■ INFORMATION ■
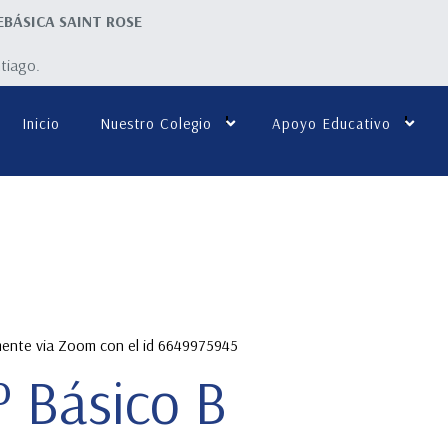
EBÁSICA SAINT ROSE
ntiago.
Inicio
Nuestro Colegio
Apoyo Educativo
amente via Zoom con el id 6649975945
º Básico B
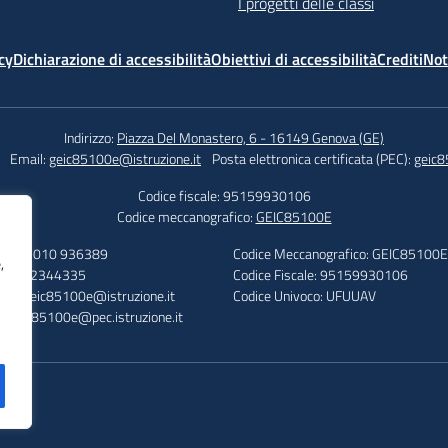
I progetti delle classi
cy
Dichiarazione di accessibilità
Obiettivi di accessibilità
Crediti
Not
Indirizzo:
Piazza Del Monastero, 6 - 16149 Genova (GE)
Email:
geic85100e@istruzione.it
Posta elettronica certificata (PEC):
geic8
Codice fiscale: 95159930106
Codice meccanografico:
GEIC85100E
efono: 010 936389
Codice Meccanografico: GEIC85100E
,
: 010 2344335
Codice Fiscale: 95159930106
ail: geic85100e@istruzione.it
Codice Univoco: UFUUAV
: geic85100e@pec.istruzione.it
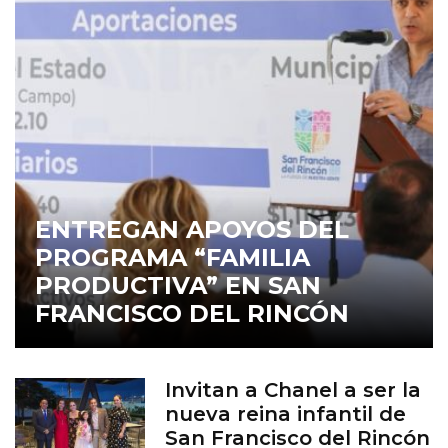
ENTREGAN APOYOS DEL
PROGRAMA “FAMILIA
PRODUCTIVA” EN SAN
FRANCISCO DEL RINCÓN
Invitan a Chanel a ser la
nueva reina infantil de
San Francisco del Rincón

■ TASK STATEMENT ■
Starting from the records above, filter out all lines except those containing the word "accessibilità".

■ WRITTEN RESPONSE ■
Dichiarazione di accessibilità
Obiettivi di accessibilità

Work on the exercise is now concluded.